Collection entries
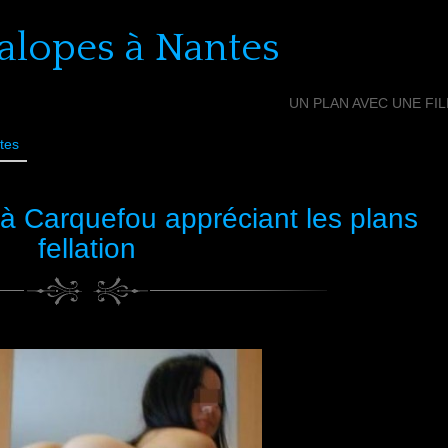
alopes à Nantes
UN PLAN AVEC UNE FI
tes
 Carquefou appréciant les plans
fellation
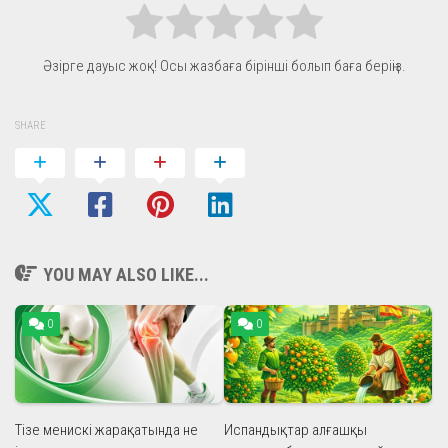
Әзірге дауыс жоқ! Осы жазбаға бірінші болып баға беріңіз.
SHARE
YOU MAY ALSO LIKE...
0
0
Тізе менискі жарақатында не
Испандықтар алғашқы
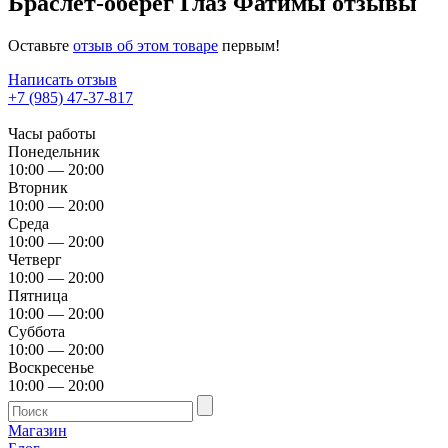
Браслет-оберег Глаз Фатимы отзывы
Оставьте
отзыв об этом товаре
первым!
Написать отзыв
+7 (985) 47-37-817
Часы работы
Понедельник
10:00 — 20:00
Вторник
10:00 — 20:00
Среда
10:00 — 20:00
Четверг
10:00 — 20:00
Пятница
10:00 — 20:00
Суббота
10:00 — 20:00
Воскресенье
10:00 — 20:00
Магазин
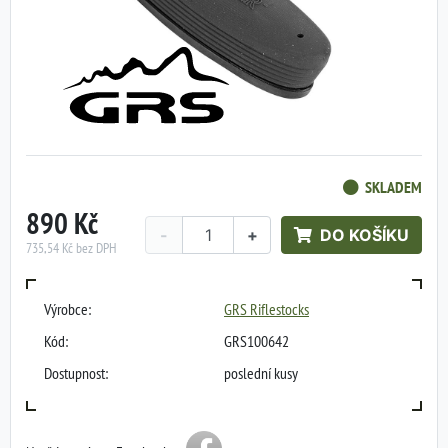
SKLADEM
890 Kč
-
+
DO KOŠÍKU
735,54 Kč bez DPH
Výrobce:
GRS Riflestocks
Kód:
GRS100642
Dostupnost:
poslední kusy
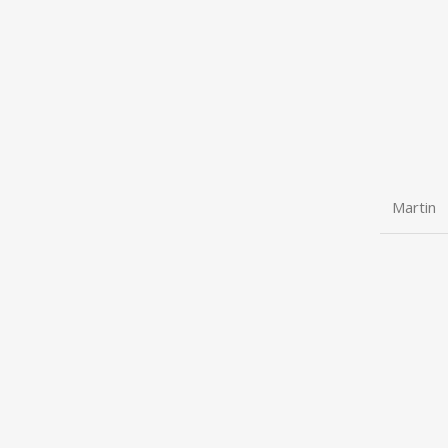
Martin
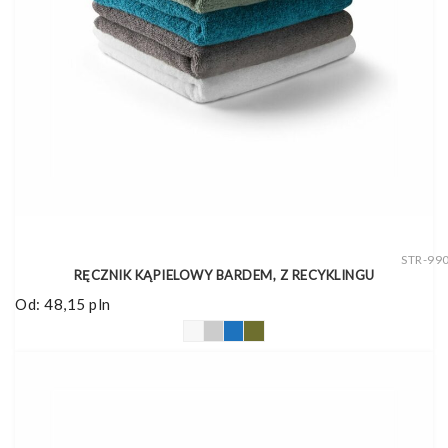
STR-99
RĘCZNIK KĄPIELOWY BARDEM, Z RECYKLINGU
Od:
48,15
pln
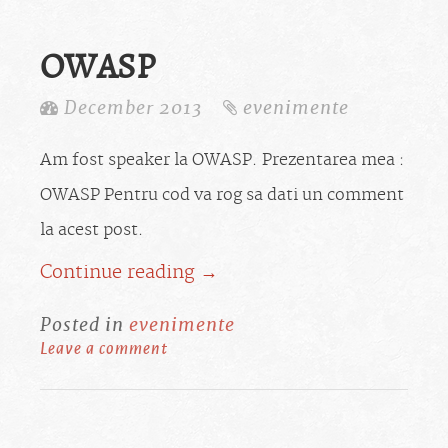
OWASP
December 2013
evenimente
Am fost speaker la OWASP. Prezentarea mea :
OWASP Pentru cod va rog sa dati un comment
la acest post.
Continue reading →
Posted in
evenimente
Leave a comment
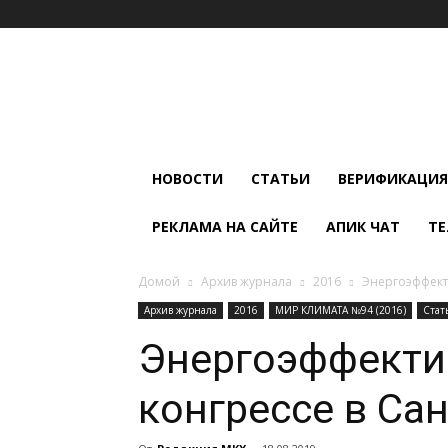
Мир
Климата
и
Холода
НОВОСТИ
СТАТЬИ
ВЕРИФИКАЦИЯ
РЕКЛАМА НА САЙТЕ
АПИК ЧАТ
ТЕ
Домой
Архив журнала
2016
Энергоэффекти
Архив журнала
2016
МИР КЛИМАТА №94 (2016)
Стат
Энергоэффекти
конгрессе в Са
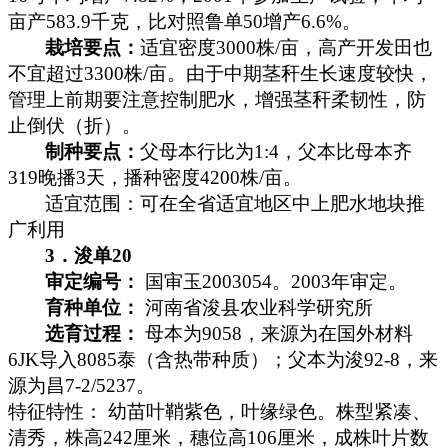
亩产
583.9
千克
，比对照鲁单
50
增产
6.6%
。
栽培要点：
适宜密度
3000
株
/
亩，高产开发田也
不宜超过
3300
株
/
亩。由于中期茎秆生长速度较快，
管理上前期要注意控制肥水，增强茎秆柔韧性，防
止倒伏（折）。
制种要点：
父母本行比为
1:4
，父本比母本齐
319
晚播
3
天，播种密度
4200
株
/
亩。
适宜范围：可在全省适宜地区中上肥水地块推
广利用
3
．浚单
20
审定编号：
国审玉
2003054
。
2003
年审定。
育种单位：
河南省浚县农业科学研究所
选育过程：
母本为
9058
，来源为在国外材料
6JK
导入
8085
泰（含热带种质）；父本为浚
92-8
，来
源为昌
7-2/5237
。
特征特性： 幼苗叶鞘紫色，叶缘绿色。株型紧凑、
清秀，株高
242
厘米
，穗位高
106
厘米
，成株叶片数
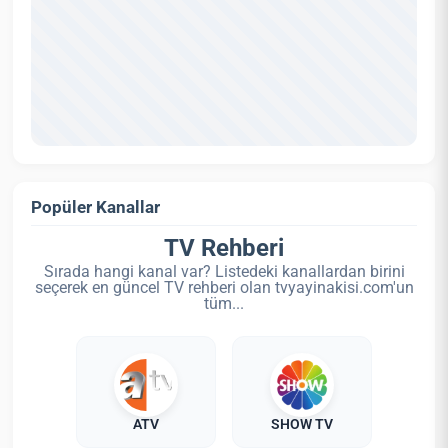
Popüler Kanallar
TV Rehberi
Sırada hangi kanal var? Listedeki kanallardan birini
seçerek en güncel TV rehberi olan tvyayinakisi.com'un
tüm...
ATV
SHOW TV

* YOUR GOAL *
Report back each line of the entries that holds the string "OWASP".

* RESULT OF THE EXERCISE *
OWASP
Am fost speaker la OWASP. Prezentarea mea :
OWASP Pentru cod va rog sa dati un comment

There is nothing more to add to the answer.